My jaws clamp down, insuring I won’t let go what I just uncovered. It’s taken me for what seems forever to get my teeth around it, and I won’t give up without a fight. Even if I get kicked. Again. Square in the face where it hurts, but I’ll get over it.
And so will you. It’ll be worth it to me, no matter what you do.
You know who I mean. You, the nay-sayer, the one that tells me to let it go, that it’s no good for me, that history says it will do more harm than good.
But, that’s their history. Written by someone else. I got to find out why I should give up something I’ve hunted and finally found. Can’t follow someone else’s advice, even if they’ve taken a bite only to cough it up. My bite might be different. Only way to find out is through trial and error.
Isn’t that what our ancestors did? Learn the so-called “hard” way?” It may have been hard, but it was their way, and they became so convinced of their Truth, they wrote it in books. I can follow your advice, listen to all the reasons I shouldn’t follow this trail; that I’d find confusion at the end. And not know where any may lead me.
Worse yet. I’m not sure if I should be led like a dog on a leash hoping his master knows where we’ll end up. I want to go it my own way.
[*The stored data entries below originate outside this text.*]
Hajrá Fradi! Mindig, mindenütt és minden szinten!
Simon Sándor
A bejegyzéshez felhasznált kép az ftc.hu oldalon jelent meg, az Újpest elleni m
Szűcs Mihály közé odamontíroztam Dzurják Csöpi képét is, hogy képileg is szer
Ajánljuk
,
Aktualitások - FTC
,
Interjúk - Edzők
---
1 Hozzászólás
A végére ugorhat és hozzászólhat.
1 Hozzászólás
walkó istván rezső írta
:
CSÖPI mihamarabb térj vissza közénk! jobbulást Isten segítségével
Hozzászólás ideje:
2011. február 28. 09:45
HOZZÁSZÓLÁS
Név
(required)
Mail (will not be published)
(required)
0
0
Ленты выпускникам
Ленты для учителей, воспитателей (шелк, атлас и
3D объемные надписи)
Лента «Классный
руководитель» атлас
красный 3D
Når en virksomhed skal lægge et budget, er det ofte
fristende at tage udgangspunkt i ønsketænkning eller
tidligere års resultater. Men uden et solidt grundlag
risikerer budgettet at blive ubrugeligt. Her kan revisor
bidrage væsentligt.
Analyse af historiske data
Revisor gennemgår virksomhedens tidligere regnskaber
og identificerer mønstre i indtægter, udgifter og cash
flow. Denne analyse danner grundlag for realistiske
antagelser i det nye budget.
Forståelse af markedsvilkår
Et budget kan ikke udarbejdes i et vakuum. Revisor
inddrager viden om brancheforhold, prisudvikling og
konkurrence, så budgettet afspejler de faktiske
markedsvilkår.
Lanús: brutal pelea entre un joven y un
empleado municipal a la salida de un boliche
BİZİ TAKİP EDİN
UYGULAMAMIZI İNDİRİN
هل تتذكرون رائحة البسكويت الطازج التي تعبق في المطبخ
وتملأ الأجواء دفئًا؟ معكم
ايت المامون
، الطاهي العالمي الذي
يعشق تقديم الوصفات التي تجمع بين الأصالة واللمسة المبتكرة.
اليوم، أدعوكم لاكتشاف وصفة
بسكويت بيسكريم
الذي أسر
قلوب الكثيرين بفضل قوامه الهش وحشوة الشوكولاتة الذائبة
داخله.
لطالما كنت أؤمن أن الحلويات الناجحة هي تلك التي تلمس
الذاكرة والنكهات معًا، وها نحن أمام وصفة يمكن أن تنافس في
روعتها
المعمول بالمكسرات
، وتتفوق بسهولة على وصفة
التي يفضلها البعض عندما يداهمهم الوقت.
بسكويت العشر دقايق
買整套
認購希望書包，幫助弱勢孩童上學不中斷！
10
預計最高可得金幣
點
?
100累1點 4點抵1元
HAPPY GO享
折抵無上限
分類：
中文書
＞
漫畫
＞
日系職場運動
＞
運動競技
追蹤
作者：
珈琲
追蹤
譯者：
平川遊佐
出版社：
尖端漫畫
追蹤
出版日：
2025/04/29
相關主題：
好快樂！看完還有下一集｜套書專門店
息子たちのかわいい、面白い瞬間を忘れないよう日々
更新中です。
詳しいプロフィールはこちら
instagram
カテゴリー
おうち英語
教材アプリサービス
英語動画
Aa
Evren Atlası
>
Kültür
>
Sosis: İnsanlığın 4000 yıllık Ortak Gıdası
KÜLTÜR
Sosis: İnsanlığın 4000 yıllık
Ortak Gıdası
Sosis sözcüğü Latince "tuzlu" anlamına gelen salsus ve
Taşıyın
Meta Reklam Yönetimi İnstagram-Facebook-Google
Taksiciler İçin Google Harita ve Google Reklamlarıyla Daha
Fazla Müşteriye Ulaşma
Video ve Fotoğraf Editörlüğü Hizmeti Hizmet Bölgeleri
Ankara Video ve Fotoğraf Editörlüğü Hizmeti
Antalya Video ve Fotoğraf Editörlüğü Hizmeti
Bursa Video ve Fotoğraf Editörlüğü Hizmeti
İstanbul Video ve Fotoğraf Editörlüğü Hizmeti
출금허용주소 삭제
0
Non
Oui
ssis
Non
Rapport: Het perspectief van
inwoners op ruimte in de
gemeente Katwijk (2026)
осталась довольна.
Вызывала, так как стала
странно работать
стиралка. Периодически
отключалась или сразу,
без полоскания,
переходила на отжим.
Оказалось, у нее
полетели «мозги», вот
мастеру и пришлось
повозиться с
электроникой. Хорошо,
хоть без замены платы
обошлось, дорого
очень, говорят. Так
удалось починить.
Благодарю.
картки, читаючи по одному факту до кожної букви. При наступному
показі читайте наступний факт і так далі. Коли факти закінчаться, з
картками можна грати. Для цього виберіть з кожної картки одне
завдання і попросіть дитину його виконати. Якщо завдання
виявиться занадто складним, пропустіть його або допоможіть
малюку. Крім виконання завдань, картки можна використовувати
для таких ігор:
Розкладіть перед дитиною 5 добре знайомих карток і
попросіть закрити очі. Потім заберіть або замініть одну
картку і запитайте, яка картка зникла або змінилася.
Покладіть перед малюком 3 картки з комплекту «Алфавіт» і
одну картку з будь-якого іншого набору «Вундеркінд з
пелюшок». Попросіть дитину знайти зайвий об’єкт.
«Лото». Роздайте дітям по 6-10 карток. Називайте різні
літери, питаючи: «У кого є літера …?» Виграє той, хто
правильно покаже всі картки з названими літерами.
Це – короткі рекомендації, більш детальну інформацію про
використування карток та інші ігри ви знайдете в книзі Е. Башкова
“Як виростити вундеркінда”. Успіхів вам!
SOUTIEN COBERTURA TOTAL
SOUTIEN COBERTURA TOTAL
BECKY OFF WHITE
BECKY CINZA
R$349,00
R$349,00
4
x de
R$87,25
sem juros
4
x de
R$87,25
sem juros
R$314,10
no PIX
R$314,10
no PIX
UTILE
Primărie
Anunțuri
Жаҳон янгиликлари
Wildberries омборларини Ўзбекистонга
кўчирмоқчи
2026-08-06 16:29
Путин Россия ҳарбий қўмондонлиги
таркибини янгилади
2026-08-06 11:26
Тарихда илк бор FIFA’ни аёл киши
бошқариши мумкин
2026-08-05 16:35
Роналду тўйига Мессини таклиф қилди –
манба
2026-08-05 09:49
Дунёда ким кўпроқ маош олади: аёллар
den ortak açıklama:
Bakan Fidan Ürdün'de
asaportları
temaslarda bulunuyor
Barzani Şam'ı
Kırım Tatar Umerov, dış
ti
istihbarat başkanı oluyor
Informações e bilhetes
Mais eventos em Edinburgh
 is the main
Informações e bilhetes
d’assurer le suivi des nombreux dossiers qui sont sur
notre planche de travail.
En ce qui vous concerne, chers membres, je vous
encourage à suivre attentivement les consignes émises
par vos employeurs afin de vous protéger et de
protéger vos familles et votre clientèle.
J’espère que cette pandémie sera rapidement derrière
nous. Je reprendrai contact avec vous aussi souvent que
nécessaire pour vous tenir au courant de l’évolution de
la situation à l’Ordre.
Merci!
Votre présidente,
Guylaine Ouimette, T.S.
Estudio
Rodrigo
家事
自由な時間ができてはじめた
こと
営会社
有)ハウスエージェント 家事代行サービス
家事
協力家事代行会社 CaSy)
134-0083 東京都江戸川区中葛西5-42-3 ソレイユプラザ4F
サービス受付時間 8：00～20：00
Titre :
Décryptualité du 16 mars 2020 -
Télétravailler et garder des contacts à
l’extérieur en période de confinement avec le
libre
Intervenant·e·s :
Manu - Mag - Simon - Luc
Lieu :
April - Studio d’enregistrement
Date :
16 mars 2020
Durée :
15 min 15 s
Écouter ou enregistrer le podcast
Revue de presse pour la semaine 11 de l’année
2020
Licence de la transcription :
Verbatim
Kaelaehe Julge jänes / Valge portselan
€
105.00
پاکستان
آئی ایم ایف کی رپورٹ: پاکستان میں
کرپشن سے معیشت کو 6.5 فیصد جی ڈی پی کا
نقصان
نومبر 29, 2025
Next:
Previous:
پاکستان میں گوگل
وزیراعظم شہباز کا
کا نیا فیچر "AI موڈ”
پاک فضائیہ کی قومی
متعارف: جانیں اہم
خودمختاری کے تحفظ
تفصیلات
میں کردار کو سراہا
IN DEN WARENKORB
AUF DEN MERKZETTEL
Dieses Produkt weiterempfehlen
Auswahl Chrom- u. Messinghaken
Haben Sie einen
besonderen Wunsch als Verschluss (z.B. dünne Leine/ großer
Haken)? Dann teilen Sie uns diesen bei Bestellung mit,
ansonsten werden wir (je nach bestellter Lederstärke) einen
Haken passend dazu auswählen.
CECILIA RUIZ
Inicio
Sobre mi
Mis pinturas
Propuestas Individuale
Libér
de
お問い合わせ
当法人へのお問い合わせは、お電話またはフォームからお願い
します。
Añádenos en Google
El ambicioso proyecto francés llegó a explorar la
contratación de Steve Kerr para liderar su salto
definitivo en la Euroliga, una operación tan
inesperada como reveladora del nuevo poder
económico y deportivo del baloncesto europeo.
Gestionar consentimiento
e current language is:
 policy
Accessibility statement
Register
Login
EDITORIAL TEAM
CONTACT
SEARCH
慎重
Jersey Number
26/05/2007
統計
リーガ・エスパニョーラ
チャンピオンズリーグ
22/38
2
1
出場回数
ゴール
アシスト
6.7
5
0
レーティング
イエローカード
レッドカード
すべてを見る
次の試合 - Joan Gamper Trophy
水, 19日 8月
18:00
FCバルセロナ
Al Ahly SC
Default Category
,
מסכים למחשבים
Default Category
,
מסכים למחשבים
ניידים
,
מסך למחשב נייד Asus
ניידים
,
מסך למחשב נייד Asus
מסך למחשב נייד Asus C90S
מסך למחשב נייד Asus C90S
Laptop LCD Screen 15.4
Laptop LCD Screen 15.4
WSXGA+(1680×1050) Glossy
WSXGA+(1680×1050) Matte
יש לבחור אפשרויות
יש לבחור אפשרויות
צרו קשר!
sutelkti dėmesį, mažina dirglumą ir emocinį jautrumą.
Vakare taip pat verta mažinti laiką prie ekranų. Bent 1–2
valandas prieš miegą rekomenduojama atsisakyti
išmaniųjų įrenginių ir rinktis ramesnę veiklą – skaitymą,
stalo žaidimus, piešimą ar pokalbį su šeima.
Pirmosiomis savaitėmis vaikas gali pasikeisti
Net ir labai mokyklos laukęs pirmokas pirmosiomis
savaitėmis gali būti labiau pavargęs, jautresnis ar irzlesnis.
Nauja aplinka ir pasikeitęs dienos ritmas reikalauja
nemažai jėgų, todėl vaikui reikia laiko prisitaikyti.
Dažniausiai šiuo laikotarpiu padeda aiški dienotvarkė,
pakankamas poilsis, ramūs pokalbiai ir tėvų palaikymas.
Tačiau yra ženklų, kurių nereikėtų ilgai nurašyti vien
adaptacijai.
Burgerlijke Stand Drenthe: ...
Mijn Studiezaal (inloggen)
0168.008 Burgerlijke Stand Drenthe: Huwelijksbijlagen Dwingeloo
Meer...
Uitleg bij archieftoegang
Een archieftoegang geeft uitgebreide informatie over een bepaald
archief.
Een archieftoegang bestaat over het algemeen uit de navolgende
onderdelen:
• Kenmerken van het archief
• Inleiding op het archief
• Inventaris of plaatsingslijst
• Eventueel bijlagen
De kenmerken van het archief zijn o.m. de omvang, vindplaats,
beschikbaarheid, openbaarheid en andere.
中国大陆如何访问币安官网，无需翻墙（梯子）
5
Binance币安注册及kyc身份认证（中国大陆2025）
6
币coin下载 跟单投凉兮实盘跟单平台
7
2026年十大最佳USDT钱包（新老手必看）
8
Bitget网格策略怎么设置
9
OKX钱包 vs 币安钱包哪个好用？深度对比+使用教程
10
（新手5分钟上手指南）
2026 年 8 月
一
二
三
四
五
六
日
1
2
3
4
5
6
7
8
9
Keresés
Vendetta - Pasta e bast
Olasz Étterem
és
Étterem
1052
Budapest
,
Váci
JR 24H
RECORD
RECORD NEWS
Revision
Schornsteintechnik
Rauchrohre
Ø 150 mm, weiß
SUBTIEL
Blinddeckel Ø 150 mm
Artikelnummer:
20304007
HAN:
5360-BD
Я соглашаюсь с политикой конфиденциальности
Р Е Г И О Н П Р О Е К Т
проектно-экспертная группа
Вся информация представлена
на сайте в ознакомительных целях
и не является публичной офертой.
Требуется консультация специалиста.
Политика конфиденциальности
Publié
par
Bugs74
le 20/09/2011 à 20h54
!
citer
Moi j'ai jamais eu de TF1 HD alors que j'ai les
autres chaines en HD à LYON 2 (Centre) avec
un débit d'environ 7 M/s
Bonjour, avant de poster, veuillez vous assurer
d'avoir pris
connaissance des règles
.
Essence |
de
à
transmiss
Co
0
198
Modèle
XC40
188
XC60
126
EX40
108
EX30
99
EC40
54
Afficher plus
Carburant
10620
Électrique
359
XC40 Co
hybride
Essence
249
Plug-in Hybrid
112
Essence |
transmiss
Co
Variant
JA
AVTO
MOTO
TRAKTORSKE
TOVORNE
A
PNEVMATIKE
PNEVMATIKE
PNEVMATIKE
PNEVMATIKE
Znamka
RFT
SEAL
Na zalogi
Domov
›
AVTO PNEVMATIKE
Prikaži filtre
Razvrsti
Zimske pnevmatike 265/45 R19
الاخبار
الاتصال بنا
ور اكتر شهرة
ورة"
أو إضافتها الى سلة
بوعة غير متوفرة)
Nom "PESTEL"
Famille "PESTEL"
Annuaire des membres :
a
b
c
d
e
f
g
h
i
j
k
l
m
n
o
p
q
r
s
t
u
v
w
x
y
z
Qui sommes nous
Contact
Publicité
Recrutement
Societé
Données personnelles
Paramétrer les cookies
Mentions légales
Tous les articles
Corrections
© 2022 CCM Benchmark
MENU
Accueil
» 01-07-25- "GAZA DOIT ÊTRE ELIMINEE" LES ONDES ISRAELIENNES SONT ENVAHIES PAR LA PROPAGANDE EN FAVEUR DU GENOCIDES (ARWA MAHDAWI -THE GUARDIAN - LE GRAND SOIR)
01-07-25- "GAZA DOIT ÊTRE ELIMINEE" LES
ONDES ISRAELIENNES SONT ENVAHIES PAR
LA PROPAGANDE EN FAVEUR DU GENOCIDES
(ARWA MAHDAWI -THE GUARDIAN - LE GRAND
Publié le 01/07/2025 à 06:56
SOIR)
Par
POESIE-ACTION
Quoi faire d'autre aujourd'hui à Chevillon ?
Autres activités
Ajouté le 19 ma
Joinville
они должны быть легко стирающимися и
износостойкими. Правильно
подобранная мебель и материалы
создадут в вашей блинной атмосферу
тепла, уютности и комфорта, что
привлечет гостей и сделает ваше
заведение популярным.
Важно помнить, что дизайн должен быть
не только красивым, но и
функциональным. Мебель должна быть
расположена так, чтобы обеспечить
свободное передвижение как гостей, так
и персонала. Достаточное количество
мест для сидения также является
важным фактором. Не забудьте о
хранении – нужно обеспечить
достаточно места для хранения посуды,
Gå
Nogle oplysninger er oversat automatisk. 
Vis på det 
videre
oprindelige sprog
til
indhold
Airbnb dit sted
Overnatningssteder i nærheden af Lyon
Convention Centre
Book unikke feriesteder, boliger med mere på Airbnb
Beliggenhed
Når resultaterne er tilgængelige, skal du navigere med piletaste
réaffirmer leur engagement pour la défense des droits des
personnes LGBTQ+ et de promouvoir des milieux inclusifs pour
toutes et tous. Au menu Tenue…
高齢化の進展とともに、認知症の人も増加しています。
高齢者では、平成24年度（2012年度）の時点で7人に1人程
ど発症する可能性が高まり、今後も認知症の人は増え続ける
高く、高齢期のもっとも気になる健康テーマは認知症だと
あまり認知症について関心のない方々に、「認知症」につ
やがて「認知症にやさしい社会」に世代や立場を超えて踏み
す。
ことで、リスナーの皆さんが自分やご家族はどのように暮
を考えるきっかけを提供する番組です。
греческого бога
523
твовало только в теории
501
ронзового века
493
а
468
Don't mess around with 'em
What did my dog Sadie do when I tried to take something from her Beagle jaws? Growl. Give a warning from deep inside. One from the throat and chest. Scared the hell out of me first time I heard it. She bit into an old root of sorts in our back yard garden. Tried to take it away, and it felt like the marines had landed near the hand I foolishly put out to take away her reason for gnawing. Got bit a few times over the years our “relationship” flourished, with blackened thumbnails, not to mention deep cuts to some fingers. Finally called a truce. Let her keep what had come into her canine life. She’d get tired of it. Could take it away then.
Once or twice, however, she’d hide or bury an object, but not until she got a good “feel” for it and satisfied instincts that told her it was the right thing to do. Never saw what she hid.
And, I’m not going to let go what has just come into my life. Not until my instincts are satisfied. Maybe it’s wrong to pursue something others are against. But I won’t know that until, and unless, I put my all into it as savagely as a junk yard dog chasing a mailman’s dream.
So back off. This is the last you’ll see or hear me . . .
. . .Beg . . . You . . . To . . . Stop.
I wrote this upon being criticized for beginning a study of the Kabbalah, only to find out the “Zohar,” a sacred Kabbalistic book, was written for the “Time of Impudence,” when world-wide “Chutzpah” would appear in the “face of a dog.” (Why else would I mystically conjure up the image of a dog while writing of myself?)
That time is now, according to scholars of the “Book of Zohar,” which stated 1,800 years ago that at the end of the 20th century, perhaps beginning in 1995, “humanity would reach the maximum level of egoism,” with “maximum spiritual inpoverishment.” A new science would be needed to survive — the Kabbalah.